The show is by turns haunting and disarmingly funny

Lovecraft's Monsters, a one-man show written and performed by David Crawford, is a trip through the life of H.P. Lovecraft, the early 20th-century writer of cosmic horror popular among people who find Poe kind of dorky. You can't really overstate Lovecraft's influence on horror, from Stephen King to Hellraiser.

I'm a bit disappointed that 12 Peers Theater decided to stage this show in March rather than the Halloween season it seems to court — none of my friends were excited to see a spooky show over St. Patrick's Day weekend, when the scariest story is usually the designated driver canceling.

The show is by turns haunting and disarmingly funny. Crawford expertly sheds his own voice's delightfully monstrous husk to take on the manner of a child while monologuing through Lovecraft's own boyhood, walking us through the major points of his life until he becomes the hermetic starving racist who birthed modern horror.

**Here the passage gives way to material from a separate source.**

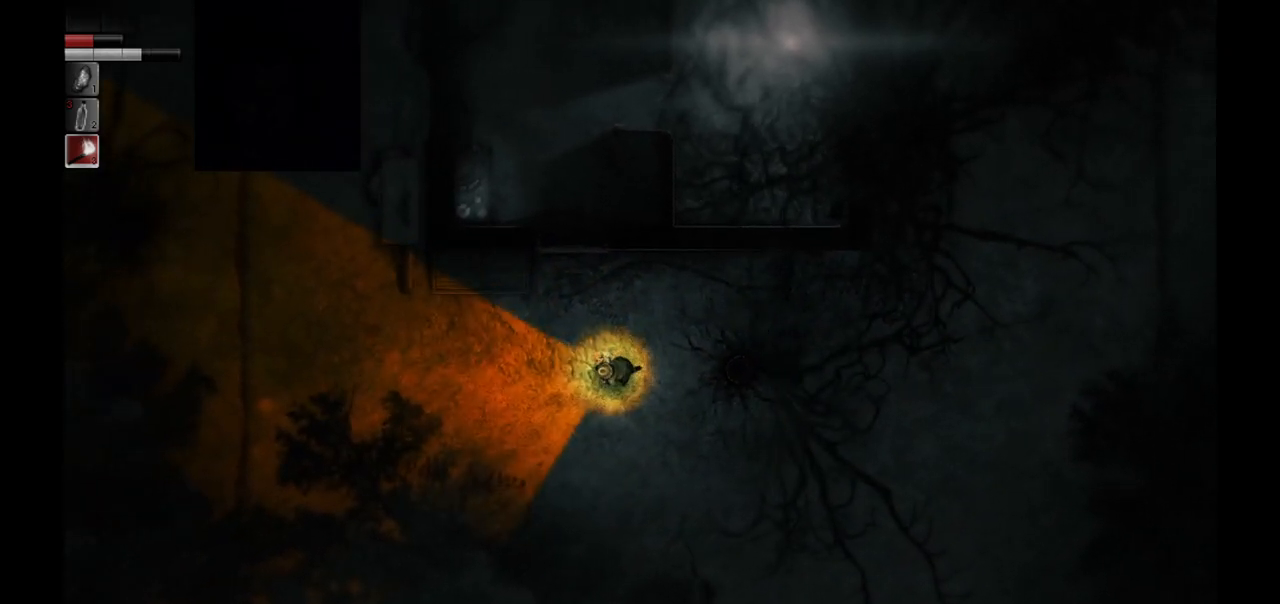
{"buttons": [], "left_stick": "left", "right_stick": "center", "events": []}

David Crawford in Lovecraft's Monsters
David Crawford in Lovecraft's Monsters at 12 Peers Theater

Were I to return the script to Mr. Crawford with my best high school teacher red marks, I would question the handling of this latter part of his life: The show's second half is given over largely to a live retelling of "The Shadow Over Innsmouth," one of Lovecraft's best stories, with narratively superficial pauses to remind us that, for many of his most creative years, Lovecraft was starving and lonely.

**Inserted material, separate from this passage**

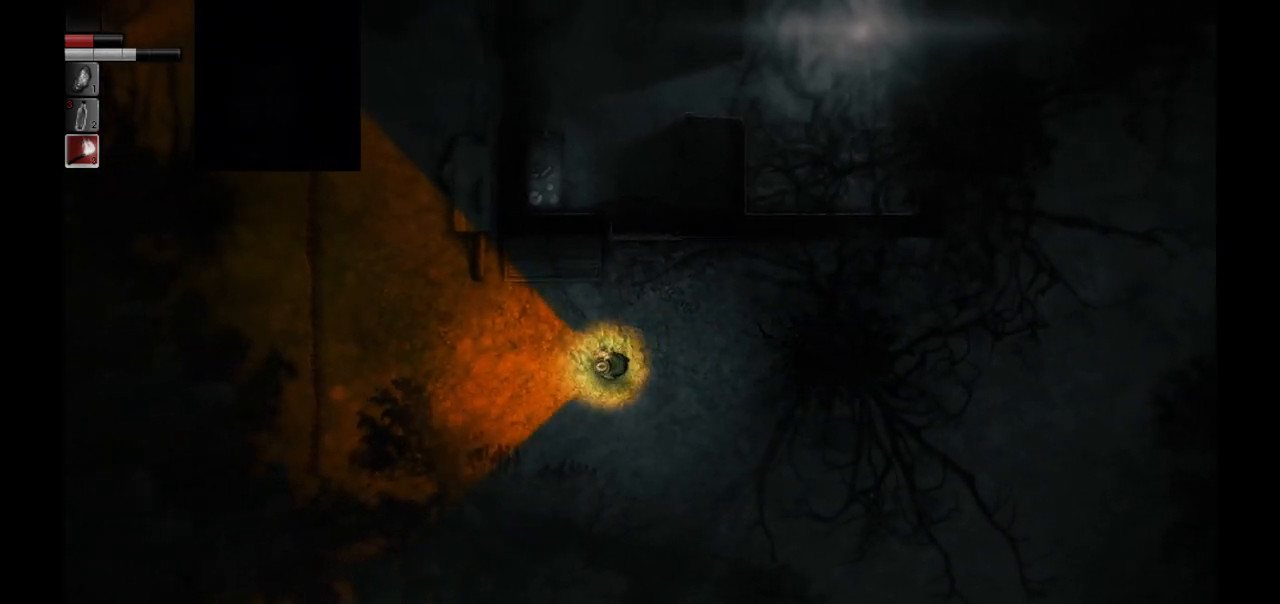
{"buttons": [], "left_stick": "left", "right_stick": "center", "events": []}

The Maker Theater (which daylights as Steel City Improv Theater) is a good venue for the show, intimate and faceted, like a little cavern. The setting provides, perhaps, a microcosm of the horror experience: Multiple times, I jumped at sounds coming from behind us, which might have been water running or a floorboard settling, but which had me squeezing the arm of the friend beside me for security.

Horror is a deeply personal sensation, dependent on our youths, our individual neuroses and obsessions, even things as frivolous as how much caffeine we've had in the past 12 hours. For some of us, the idea of growing into sickly, reclusive xenophobes produces gut-clenching fear; for others it only reminds us of Grandma. Me, I found Lovecraft's Monsters a lot of fun.